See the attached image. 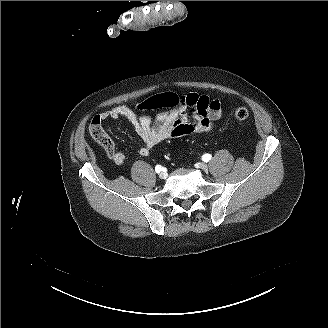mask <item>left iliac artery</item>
Masks as SVG:
<instances>
[{"label": "left iliac artery", "mask_w": 328, "mask_h": 328, "mask_svg": "<svg viewBox=\"0 0 328 328\" xmlns=\"http://www.w3.org/2000/svg\"><path fill=\"white\" fill-rule=\"evenodd\" d=\"M211 158H212V156H211L210 154H204V155L202 156V159H203V161H205V162H208Z\"/></svg>", "instance_id": "1"}]
</instances>
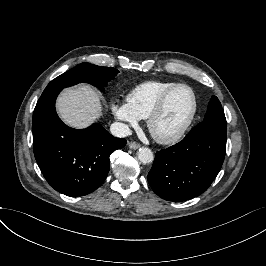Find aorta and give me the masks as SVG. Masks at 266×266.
I'll return each instance as SVG.
<instances>
[{
	"label": "aorta",
	"mask_w": 266,
	"mask_h": 266,
	"mask_svg": "<svg viewBox=\"0 0 266 266\" xmlns=\"http://www.w3.org/2000/svg\"><path fill=\"white\" fill-rule=\"evenodd\" d=\"M138 159L143 164L151 163L154 159L153 152L147 147H142L137 152Z\"/></svg>",
	"instance_id": "762f6f07"
}]
</instances>
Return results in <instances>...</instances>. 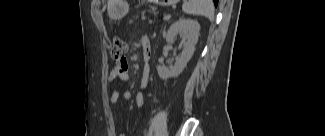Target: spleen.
I'll use <instances>...</instances> for the list:
<instances>
[{"mask_svg": "<svg viewBox=\"0 0 325 136\" xmlns=\"http://www.w3.org/2000/svg\"><path fill=\"white\" fill-rule=\"evenodd\" d=\"M182 10L189 15H201L209 20L214 18V5L212 0H185Z\"/></svg>", "mask_w": 325, "mask_h": 136, "instance_id": "1", "label": "spleen"}]
</instances>
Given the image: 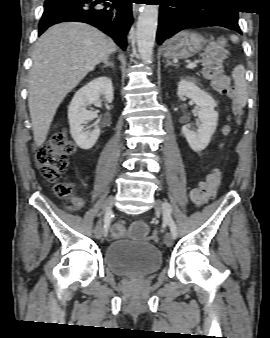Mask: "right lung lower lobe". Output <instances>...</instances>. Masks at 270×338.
<instances>
[{
    "instance_id": "right-lung-lower-lobe-1",
    "label": "right lung lower lobe",
    "mask_w": 270,
    "mask_h": 338,
    "mask_svg": "<svg viewBox=\"0 0 270 338\" xmlns=\"http://www.w3.org/2000/svg\"><path fill=\"white\" fill-rule=\"evenodd\" d=\"M133 0H46L39 23V36L51 25L64 21L91 24L126 49L132 24Z\"/></svg>"
}]
</instances>
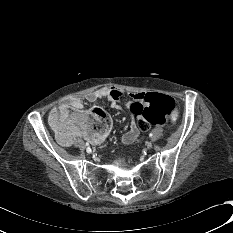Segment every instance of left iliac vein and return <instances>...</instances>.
I'll return each mask as SVG.
<instances>
[{"mask_svg": "<svg viewBox=\"0 0 233 233\" xmlns=\"http://www.w3.org/2000/svg\"><path fill=\"white\" fill-rule=\"evenodd\" d=\"M152 147H153L152 142H147V143H146V148H147V149H151Z\"/></svg>", "mask_w": 233, "mask_h": 233, "instance_id": "4c4485c4", "label": "left iliac vein"}]
</instances>
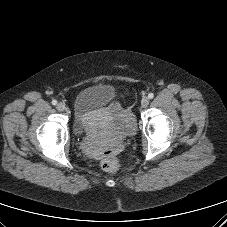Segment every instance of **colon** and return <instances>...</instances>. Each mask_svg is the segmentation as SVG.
I'll return each instance as SVG.
<instances>
[{"mask_svg": "<svg viewBox=\"0 0 227 227\" xmlns=\"http://www.w3.org/2000/svg\"><path fill=\"white\" fill-rule=\"evenodd\" d=\"M102 167L107 171L115 172L120 169V163L110 151H107L102 160Z\"/></svg>", "mask_w": 227, "mask_h": 227, "instance_id": "obj_1", "label": "colon"}]
</instances>
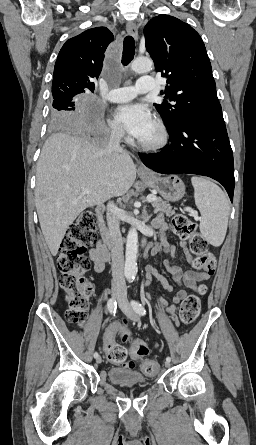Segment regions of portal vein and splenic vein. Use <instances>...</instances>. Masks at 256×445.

• **Richiesta**:
Ricopia identiche, per favore, le righe a partire da quella che contiene "Segment every instance of **colon**" fino all'ultima, entrambe incluse. Lascia fuori le immagini.

• **Risposta al compito**:
Segment every instance of **colon** and return <instances>...</instances>. Each mask_svg is the segmentation as SVG.
I'll return each instance as SVG.
<instances>
[{"mask_svg": "<svg viewBox=\"0 0 227 227\" xmlns=\"http://www.w3.org/2000/svg\"><path fill=\"white\" fill-rule=\"evenodd\" d=\"M102 167L107 171L115 172L120 169V163L110 151H107L102 160Z\"/></svg>", "mask_w": 227, "mask_h": 227, "instance_id": "obj_1", "label": "colon"}]
</instances>
Segment regions of portal vein and splenic vein. Use <instances>...</instances>. Masks at 256×445.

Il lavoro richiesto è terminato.